Visually, the staging is perfect.  Black and white with the sacramental red of the blood, gushing from Amfortas in the first act as it runs in a gully through a quarter of the slightly raked stage floor.  In the second act, it covers the stage and comes to drip all over the white costumes of the vestal virgins and Kundry transformed into a seductive young woman.

Rene Pape sings the role of a lifetime as Gurnemanz.  In absolute control, but with soaring beauty and feeling, you can take neither your ears nor your eyes off him.  A commanding performance not susceptible to description.  Katarina Dalayman too sings with great beauty and passion.  Peter Mattei as Amfortas and Evgeny Nikitin as Klingsor round out the deservedly star filled cast.

It is not hard to see why Jonas Kaufmann is cast as Parsifal.  He cuts a handsome figure on stage.  He is however the only misstep in this production.  His voice simply does not ring.  Also, the Met’s touch in this co-production is a heavy-handed exposure of Kaufmann’s six-pack in the second act.  The six-pack does not exist. 

Heriatic gestures are popular in modern theater.  They are described as the fundamental vocabulary of body knowing, the body’s primary agent in making meaning out of experience.  They are universal and refer both to ‘the whole’ and the ‘holy.’ 

These gestures are used to almost perfect effect in Francois Girard’s staging.  The men in the inner sanctum of the Grail, and the flower maidens in Klingsor’s garden use them to dramatic ends.
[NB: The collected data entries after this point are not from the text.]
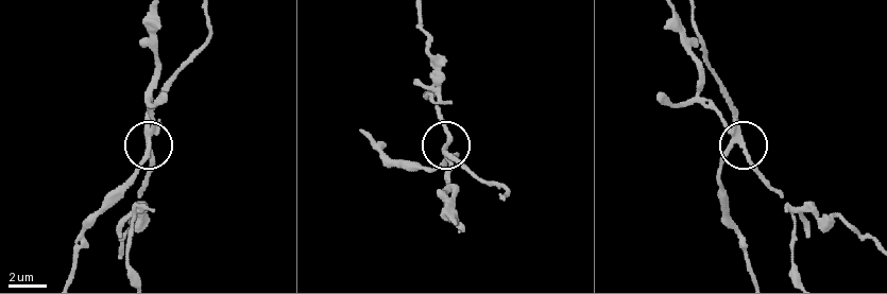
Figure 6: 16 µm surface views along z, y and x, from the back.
cut(figure 6, (447, 172))
the part that leaves runs along (734, 138), (719, 174), (719, 199), (747, 255), (750, 274) in figure 6; two neurons meet here

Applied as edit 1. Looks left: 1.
look(3d, 16 µm, figure 2, (753, 79))
looks like a crossing

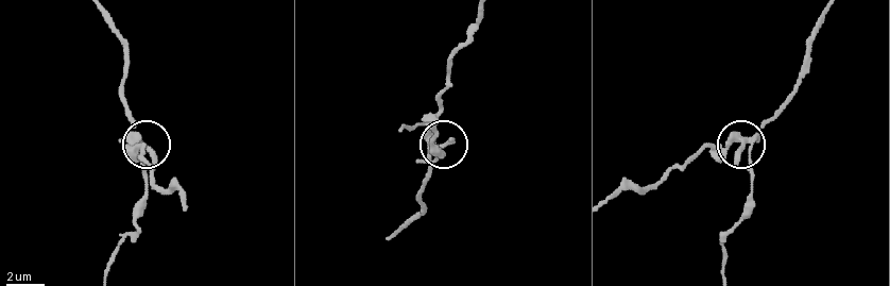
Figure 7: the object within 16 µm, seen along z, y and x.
cut(figure 7, (730, 137))
the part that leaves runs along (756, 135), (700, 149), (653, 184), (610, 197) in figure 7; two neurons meet here

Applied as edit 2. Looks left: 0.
stop(cut at figure 6, cut at figure 7, rest unchecked)

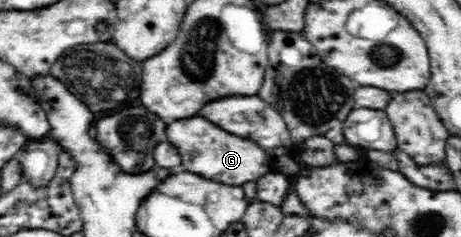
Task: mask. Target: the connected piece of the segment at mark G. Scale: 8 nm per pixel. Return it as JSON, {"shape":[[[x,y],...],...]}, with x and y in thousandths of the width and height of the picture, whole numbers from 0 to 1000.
{"shape":[[[440,494],[375,511],[362,536],[362,595],[388,629],[393,679],[401,696],[397,713],[484,781],[525,789],[531,772],[555,764],[594,717],[594,658],[581,650],[566,616],[551,595],[484,553]]]}

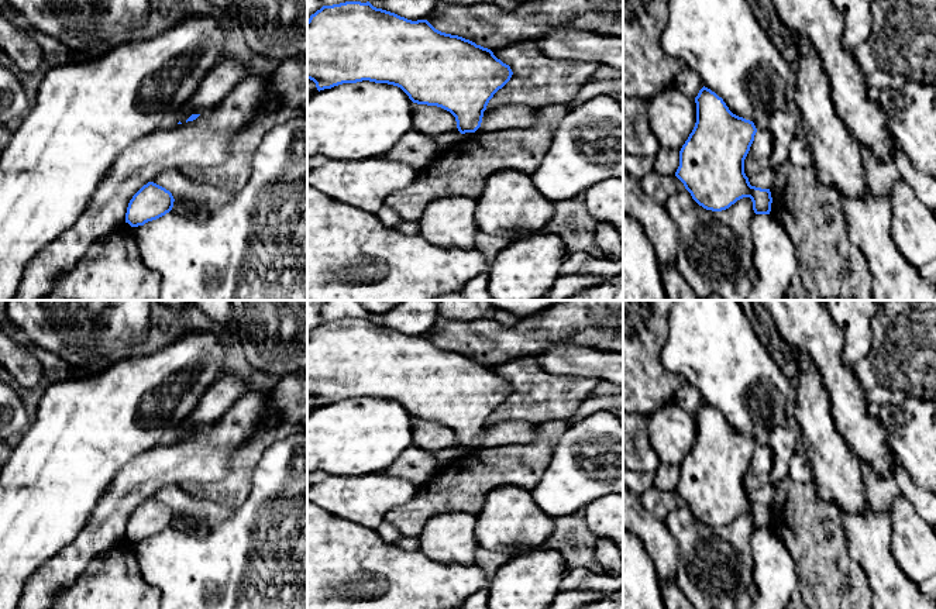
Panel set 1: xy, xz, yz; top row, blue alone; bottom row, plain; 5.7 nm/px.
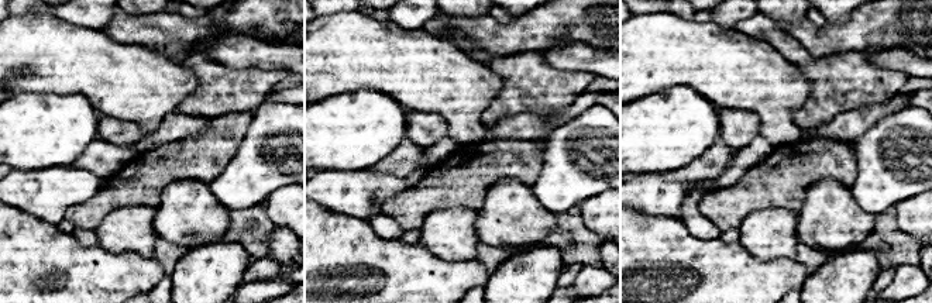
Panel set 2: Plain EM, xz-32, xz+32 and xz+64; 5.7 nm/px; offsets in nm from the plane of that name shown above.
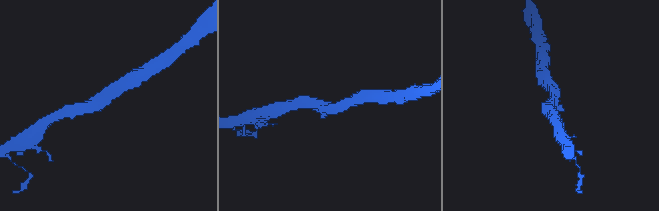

One posture looked like my position as a center on the family football field, but others looked more like my cousin, Canon Bishop of the Episcopal Church, performing communion.  This surely is the director’s intention, because the opera is a consecration.  You don’t miss the classic spear flown on invisible wires and stopped by Parsifal.

A circle at the center of the sanctuary of the Holy Grail in the first act formed both a flower blossoming and a protective exclusion.  While Pape moved comfortably on his turf, and Mattei was highly dramatic as he struggled to stop his blood flow, Kaufmann from the start was awkward.  He suggests a dramatic line as he sings but by the use of dynamics, not feelings.  Surely his pianissimos are a thing of beauty, but they mask a coldness.  He is temporarily filling a gap in the Wagnerian tenor category. 

The HD of this production is on March 2nd and based on the magnificent take in the house should be well worth 6 hours of your time.  Wherever the human image is portrayed, the hieratic gestures are to be found.  Without them, one cannot create meaning out of one’s experience.  With them, you get a production like Parsifal.